_Exercise requirements_
• a. Rewrite the passage of the DISTANT project description between "At the beginning" and "to March 2025.", inclusive, replacing "TU Delft" with "Delft University of Technology".
• b. According to the DISTANT project description, what period does the project span?
• c. Continue the DISTANT project description from where it stops.

_Excerpt to read_
DISTANT - Defending against Implementation attackS Through mAchiNe learning Technique
Chip cards such as bank cards or cards used in public transport are sought-after targets for attackers who often use side-channels to attack them. DISTANT is focused on the development of automated frameworks capable of assessing various potential side-channel and fault injection threats, originating from various sources. Such systems will provide security assessors, and especially companies producing chips for security applications, with an opportunity to detect potential weaknesses early and to adequately balance product security and implementation friendliness.
At the beginning of 2023, we spoke with dr. Stjepan Picek. Stjepan Picek is associate professor in the Digital Security (DiS) group at Radboud University. He studies the intersection of cybersecurity and artificial intelligence. Combining these fields, he specializes in implementation attacks (side-channel analysis, fault injection) and machine learning security. He also conducts research in the field of evolutionary algorithms. In the research, he collaborates with PhD student Azade Rezaeezade from TU Delft, where Stjepan himself is also still active as an assistant professor. The project spans the period from March 2021 to March 2025.
Attacks and security
Attacks that do not target the cryptographic algorithm itself, but rather its implementation are particularly devastating, and the best-known examples are so-called side-channel and fault injection attacks. To counter such attacks, security assessors use the same techniques as the attackers and look for potential weaknesses to "fix" before deployment. Unfortunately, due to the ingenuity of the attackers on the one hand and the usually short time available to security evaluators (and the human error factor) on the other, this is not a fair contest. Therefore, researchers are looking for ways to make security evaluations more reliable and faster. "Machine-learning-based techniques appear to be a suitable candidate for this, although the challenge is far from solved," Stjepan said.
Five steps (five workpackages)
Step 1 (WP1) focuses on designing frameworks: new evaluations are being developed for different techniques. "The side-channel community for machine learning is very active. Since 2016, more than 200 papers have been published on the topic. So we need to evaluate different techniques first, see how they perform. That way, we can decide which techniques are actually the most efficient, because of course you can attack in many ways. So in the first work package we ask ourselves what are good techniques, what are good settings, what are the right parameters?"

_Data excerpts_
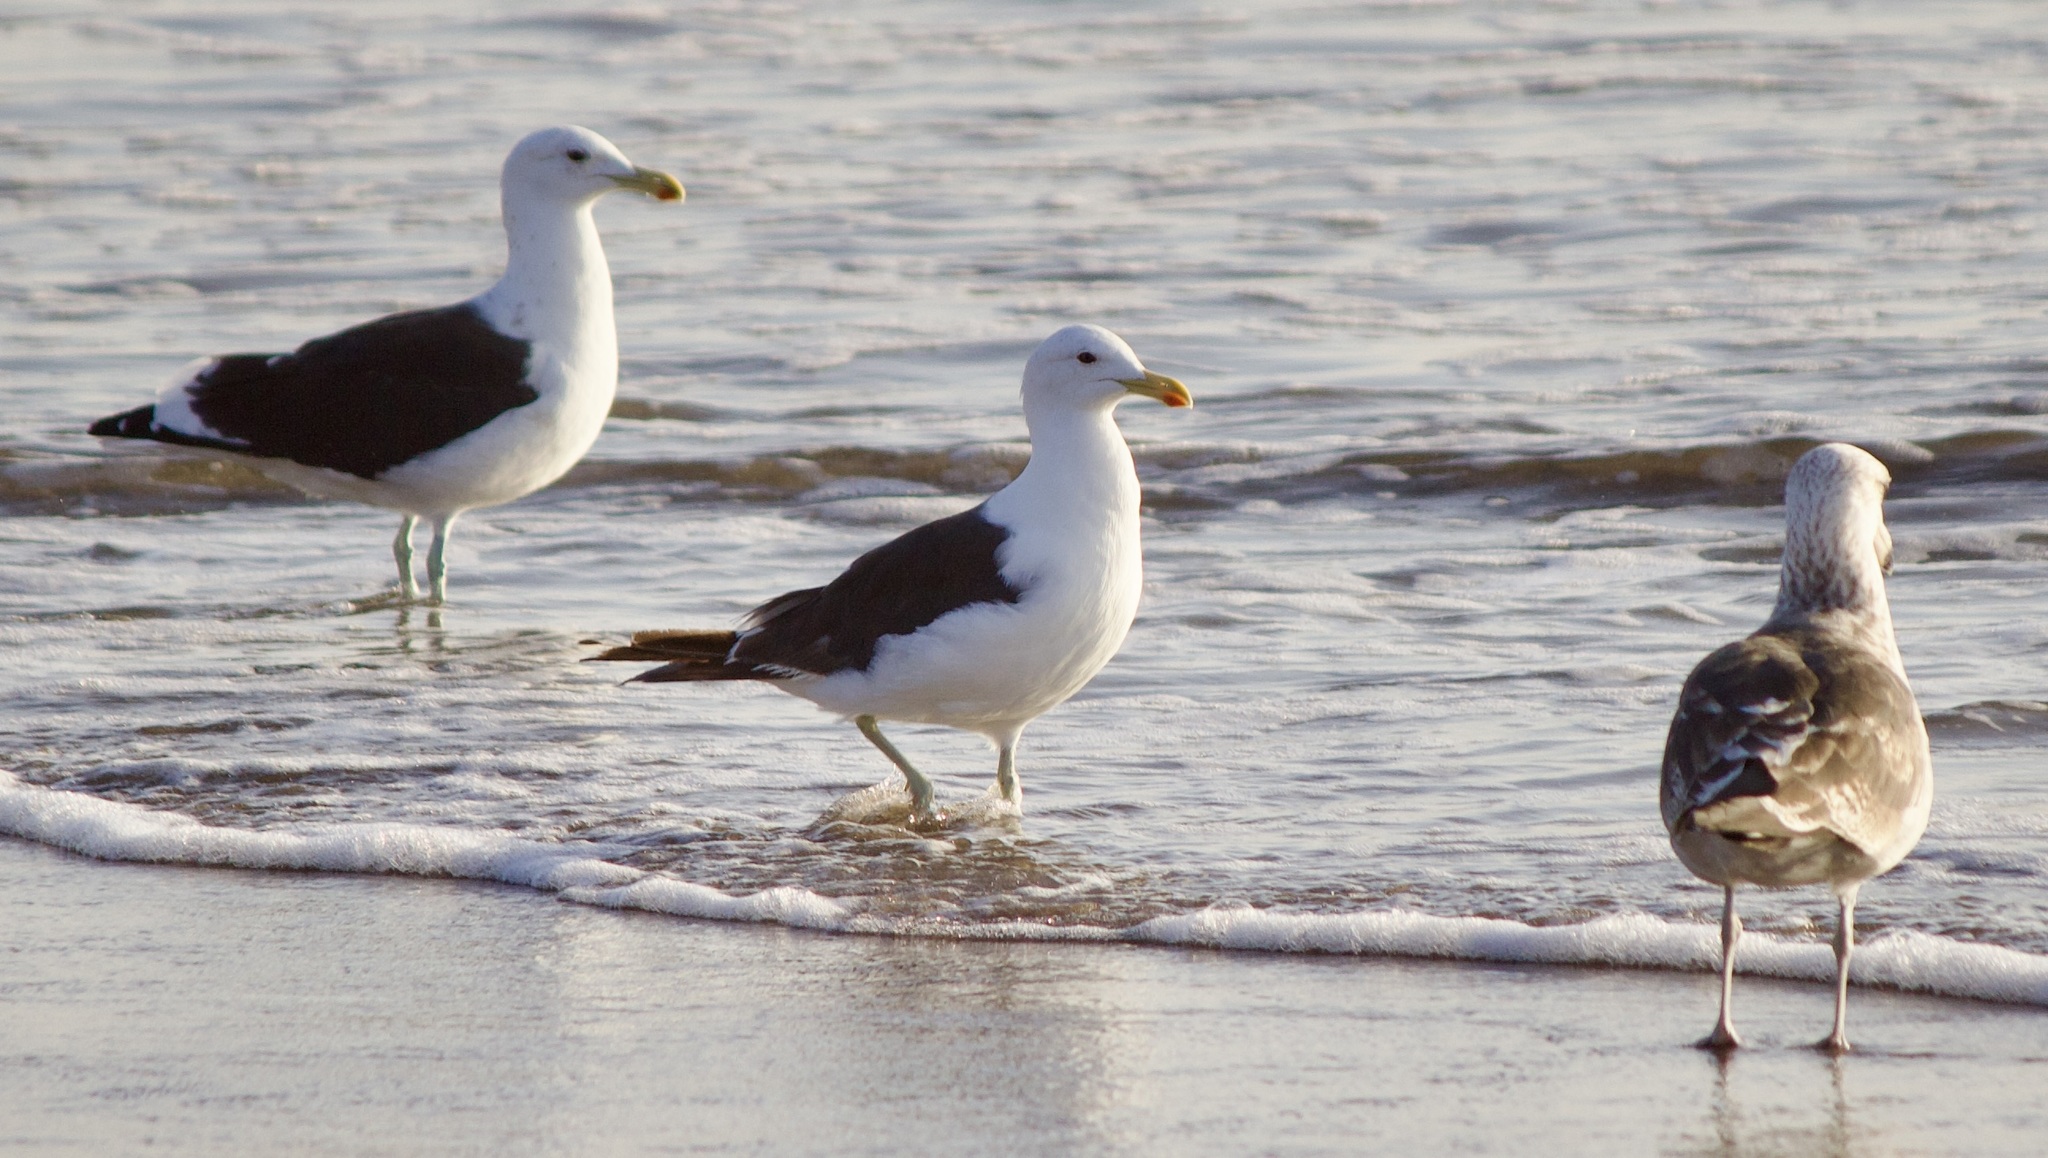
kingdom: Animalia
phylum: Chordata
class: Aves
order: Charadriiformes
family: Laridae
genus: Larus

_Answers in order_
• a.
At the beginning of 2023, we spoke with dr. Stjepan Picek. Stjepan Picek is associate professor in the Digital Security (DiS) group at Radboud University. He studies the intersection of cybersecurity and artificial intelligence. Combining these fields, he specializes in implementation attacks (side-channel analysis, fault injection) and machine learning security. He also conducts research in the field of evolutionary algorithms. In the research, he collaborates with PhD student Azade Rezaeezade from Delft University of Technology, where Stjepan himself is also still active as an assistant professor. The project spans the period from March 2021 to March 2025.

• b. From March 2021 to March 2025.

• c.
WP2 takes an extensive look at attacks and the AI techniques used. By understanding them better, better countermeasures (defence) can be developed. "A very important part of our effort now is to explain the capability of machine learning. To understand why machine learning broke some target, and what it broke, especially in relation to countermeasures."
Step 3 (WP3) turns to fault injection, which is an active type of attack where you're not just listening to the communication, but actually trying to insert a signal that causes faults. "It's not easy and it's often difficult-to-reproduce process. We work on different techniques based on AI, mostly based on evolutionary computation and deep learning. The question we try to answer is how can we inject a fault as efficiently as possible, or can we predict if what we inject will result in a fault?"
In WP4, we experiment with neuro-evolution involving the improved deployment of attacks. "Tuning neural networks turns out to be very complicated so we are now interested in how to make it efficient. There's still a lot to explore here, it's challenging but very valuable."
"In WP 5 we actually switch the perspectives and look at whether and how we can reverse engineer existing machine learning models. Therefore, we are also exploring how to design countermeasures to protect machine learning."
Challenges
The hardest part was to identify relevant cases from the more than 200 existing publications. Especially since different research groups work with different datasets and with different goals. "For one group, an attack can be very simple. For the other group, the same attack can be very complicated because the dataset is different. We have to keep an open mind and test a lot of different things to really understand what works best. But since the domain is very active, that means we have to test many, many things."
The exploitability of AI also remains a challenge. "For many publications, showing that you have broken the target is enough. But when you want to implement better countermeasures, you also have to have a good understanding of what's wrong with the old countermeasures."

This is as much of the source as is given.